Aninsman Receives Law Enforcement Officer of the Year Award
The Pennsylvania police officer has focused on the plight of veterans with PTSD who run afoul of the law
CHARLOTTE, N.C.--(BUSINESS WIRE)--Andrew Aninsman, of the Bensalem Township Police Department in Bucks County, Pa., received The American Legion’s National Law Enforcement Officer of the Year Award on Aug. 27 at its 96th annual national convention in Charlotte, N.C.
“Many of those calls involved responding to the needs and fears of persons dealing with a Veteran suffering with some form of PTSD”
The detective sergeant has served more than 25 years in law enforcement with three police departments in Pennsylvania. Currently, he is a hostage negotiator and supervises the department’s Special Victims Unit.
Knowles—Doyle Post 317 in Bensalem nominated Aninsman for the award.

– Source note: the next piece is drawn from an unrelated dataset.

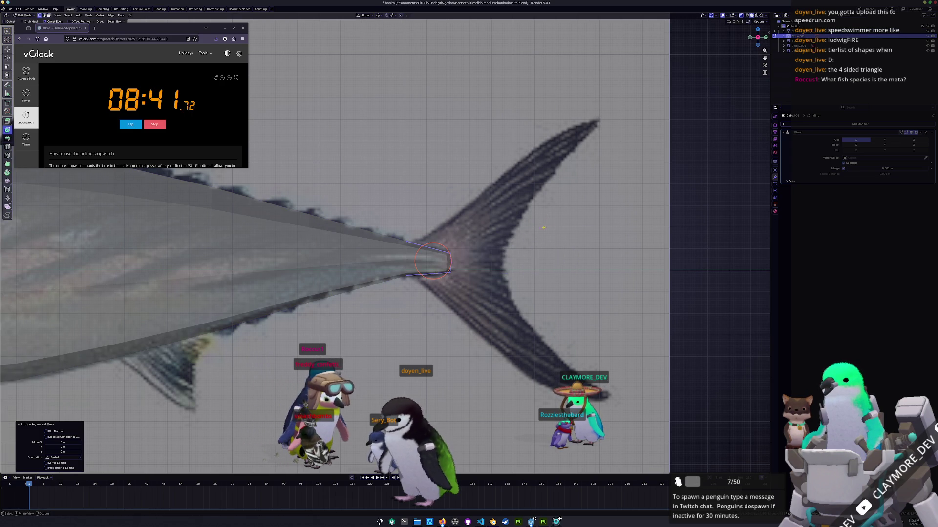
click(575, 226)
key(g)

The post adjutant, Robert Craven, wrote in his nominating letter that the law enforcement officer has shown “continued interest in mental-health awareness and training, specifically regarding the Veteran community. (He) began in earnest, concentrating on the plight of Veterans who come into contact with law enforcement officials for any number of reasons on a professional basis.”
Since 2009, Aninsman has helped lead the development and implementation of Bucks County crisis intervention training and has been invited to speak at several conferences across the state about post-traumatic stress disorder (PTSD) and associated crisis intervention training (CIT) involving veterans.
“On multiple occasions last year,” Craven wrote in his letter, “the Bensalem CIT was called upon to ‘talk down’ armed individuals who were intent upon committing suicide…. The Team, under Sgt. Aninsman’s leadership, has been completely successful in these high-intensity cases.”
Aninsman is also co-chair of the Bucks County CIT and oversees the handling of all mental-health calls to the police department (more than 500 such calls in 2013). “Many of those calls involved responding to the needs and fears of persons dealing with a Veteran suffering with some form of PTSD,” Craven wrote.
The police department’s website, Facebook and Twitter accounts, and its anonymous “Tip Line” have all been developed by Aninsman. He has assisted with fundraisers for children in need, and for families of fallen heroes.
Aninsman visits local schools and organizations and provides instruction concerning cyber-bullying and the social media. He also implemented the Drug Abuse Resistance Education (DARE) program in the Bristol Borough School District.